Exercise:
Provide a verbatim copy of the data below.

Excerpted data:
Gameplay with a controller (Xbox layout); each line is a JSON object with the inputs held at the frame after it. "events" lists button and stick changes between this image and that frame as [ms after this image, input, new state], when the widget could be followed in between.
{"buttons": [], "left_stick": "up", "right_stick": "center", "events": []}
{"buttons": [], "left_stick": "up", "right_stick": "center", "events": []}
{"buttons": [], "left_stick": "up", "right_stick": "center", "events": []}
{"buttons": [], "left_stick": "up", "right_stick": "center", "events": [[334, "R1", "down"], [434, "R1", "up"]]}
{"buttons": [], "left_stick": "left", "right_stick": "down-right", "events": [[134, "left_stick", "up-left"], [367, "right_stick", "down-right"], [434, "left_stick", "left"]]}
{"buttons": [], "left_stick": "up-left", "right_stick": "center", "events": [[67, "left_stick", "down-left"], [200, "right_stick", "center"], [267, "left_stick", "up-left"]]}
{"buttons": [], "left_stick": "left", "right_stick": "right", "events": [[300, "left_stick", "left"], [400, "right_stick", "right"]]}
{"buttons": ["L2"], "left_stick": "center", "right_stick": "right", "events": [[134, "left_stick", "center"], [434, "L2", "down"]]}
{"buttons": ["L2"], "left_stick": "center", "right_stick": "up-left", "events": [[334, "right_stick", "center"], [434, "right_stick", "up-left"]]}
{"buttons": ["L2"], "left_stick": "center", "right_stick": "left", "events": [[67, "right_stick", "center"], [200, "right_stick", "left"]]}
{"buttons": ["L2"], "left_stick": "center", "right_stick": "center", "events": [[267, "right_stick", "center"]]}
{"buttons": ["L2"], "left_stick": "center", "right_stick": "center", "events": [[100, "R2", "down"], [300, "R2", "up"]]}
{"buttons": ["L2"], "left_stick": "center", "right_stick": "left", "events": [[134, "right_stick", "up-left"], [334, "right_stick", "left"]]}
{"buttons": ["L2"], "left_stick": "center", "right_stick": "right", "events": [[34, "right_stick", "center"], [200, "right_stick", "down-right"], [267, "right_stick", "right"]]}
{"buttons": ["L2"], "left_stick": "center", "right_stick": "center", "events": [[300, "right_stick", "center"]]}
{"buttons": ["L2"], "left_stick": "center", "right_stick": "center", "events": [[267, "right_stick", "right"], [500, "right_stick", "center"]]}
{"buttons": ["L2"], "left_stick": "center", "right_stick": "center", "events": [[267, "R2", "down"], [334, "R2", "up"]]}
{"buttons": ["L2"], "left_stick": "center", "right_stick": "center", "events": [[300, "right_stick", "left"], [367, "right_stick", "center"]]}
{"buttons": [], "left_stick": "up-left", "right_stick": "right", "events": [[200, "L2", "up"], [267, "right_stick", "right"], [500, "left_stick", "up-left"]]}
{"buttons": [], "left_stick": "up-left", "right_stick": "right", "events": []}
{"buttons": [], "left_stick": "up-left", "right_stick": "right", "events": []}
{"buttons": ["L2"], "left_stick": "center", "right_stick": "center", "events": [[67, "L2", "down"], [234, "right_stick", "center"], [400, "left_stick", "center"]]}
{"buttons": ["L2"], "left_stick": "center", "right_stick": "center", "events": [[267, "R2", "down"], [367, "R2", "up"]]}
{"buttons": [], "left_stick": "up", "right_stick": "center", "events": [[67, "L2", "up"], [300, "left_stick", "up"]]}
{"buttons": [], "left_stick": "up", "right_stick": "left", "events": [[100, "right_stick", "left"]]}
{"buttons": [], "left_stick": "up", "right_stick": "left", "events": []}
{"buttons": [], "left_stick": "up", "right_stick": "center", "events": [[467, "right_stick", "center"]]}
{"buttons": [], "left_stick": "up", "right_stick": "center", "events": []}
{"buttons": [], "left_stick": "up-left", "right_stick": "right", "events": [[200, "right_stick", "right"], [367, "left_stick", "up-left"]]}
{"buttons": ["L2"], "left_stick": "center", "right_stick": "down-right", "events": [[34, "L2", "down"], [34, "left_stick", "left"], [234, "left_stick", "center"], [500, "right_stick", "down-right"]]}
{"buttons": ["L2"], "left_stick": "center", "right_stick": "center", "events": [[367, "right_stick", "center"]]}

Final answer:
Gameplay with a controller (Xbox layout); each line is a JSON object with the inputs held at the frame after it. "events" lists button and stick changes between this image and that frame as [ms after this image, input, new state], when the widget could be followed in between.
{"buttons": [], "left_stick": "up", "right_stick": "center", "events": []}
{"buttons": [], "left_stick": "up", "right_stick": "center", "events": []}
{"buttons": [], "left_stick": "up", "right_stick": "center", "events": []}
{"buttons": [], "left_stick": "up", "right_stick": "center", "events": [[334, "R1", "down"], [434, "R1", "up"]]}
{"buttons": [], "left_stick": "left", "right_stick": "down-right", "events": [[134, "left_stick", "up-left"], [367, "right_stick", "down-right"], [434, "left_stick", "left"]]}
{"buttons": [], "left_stick": "up-left", "right_stick": "center", "events": [[67, "left_stick", "down-left"], [200, "right_stick", "center"], [267, "left_stick", "up-left"]]}
{"buttons": [], "left_stick": "left", "right_stick": "right", "events": [[300, "left_stick", "left"], [400, "right_stick", "right"]]}
{"buttons": ["L2"], "left_stick": "center", "right_stick": "right", "events": [[134, "left_stick", "center"], [434, "L2", "down"]]}
{"buttons": ["L2"], "left_stick": "center", "right_stick": "up-left", "events": [[334, "right_stick", "center"], [434, "right_stick", "up-left"]]}
{"buttons": ["L2"], "left_stick": "center", "right_stick": "left", "events": [[67, "right_stick", "center"], [200, "right_stick", "left"]]}
{"buttons": ["L2"], "left_stick": "center", "right_stick": "center", "events": [[267, "right_stick", "center"]]}
{"buttons": ["L2"], "left_stick": "center", "right_stick": "center", "events": [[100, "R2", "down"], [300, "R2", "up"]]}
{"buttons": ["L2"], "left_stick": "center", "right_stick": "left", "events": [[134, "right_stick", "up-left"], [334, "right_stick", "left"]]}
{"buttons": ["L2"], "left_stick": "center", "right_stick": "right", "events": [[34, "right_stick", "center"], [200, "right_stick", "down-right"], [267, "right_stick", "right"]]}
{"buttons": ["L2"], "left_stick": "center", "right_stick": "center", "events": [[300, "right_stick", "center"]]}
{"buttons": ["L2"], "left_stick": "center", "right_stick": "center", "events": [[267, "right_stick", "right"], [500, "right_stick", "center"]]}
{"buttons": ["L2"], "left_stick": "center", "right_stick": "center", "events": [[267, "R2", "down"], [334, "R2", "up"]]}
{"buttons": ["L2"], "left_stick": "center", "right_stick": "center", "events": [[300, "right_stick", "left"], [367, "right_stick", "center"]]}
{"buttons": [], "left_stick": "up-left", "right_stick": "right", "events": [[200, "L2", "up"], [267, "right_stick", "right"], [500, "left_stick", "up-left"]]}
{"buttons": [], "left_stick": "up-left", "right_stick": "right", "events": []}
{"buttons": [], "left_stick": "up-left", "right_stick": "right", "events": []}
{"buttons": ["L2"], "left_stick": "center", "right_stick": "center", "events": [[67, "L2", "down"], [234, "right_stick", "center"], [400, "left_stick", "center"]]}
{"buttons": ["L2"], "left_stick": "center", "right_stick": "center", "events": [[267, "R2", "down"], [367, "R2", "up"]]}
{"buttons": [], "left_stick": "up", "right_stick": "center", "events": [[67, "L2", "up"], [300, "left_stick", "up"]]}
{"buttons": [], "left_stick": "up", "right_stick": "left", "events": [[100, "right_stick", "left"]]}
{"buttons": [], "left_stick": "up", "right_stick": "left", "events": []}
{"buttons": [], "left_stick": "up", "right_stick": "center", "events": [[467, "right_stick", "center"]]}
{"buttons": [], "left_stick": "up", "right_stick": "center", "events": []}
{"buttons": [], "left_stick": "up-left", "right_stick": "right", "events": [[200, "right_stick", "right"], [367, "left_stick", "up-left"]]}
{"buttons": ["L2"], "left_stick": "center", "right_stick": "down-right", "events": [[34, "L2", "down"], [34, "left_stick", "left"], [234, "left_stick", "center"], [500, "right_stick", "down-right"]]}
{"buttons": ["L2"], "left_stick": "center", "right_stick": "center", "events": [[367, "right_stick", "center"]]}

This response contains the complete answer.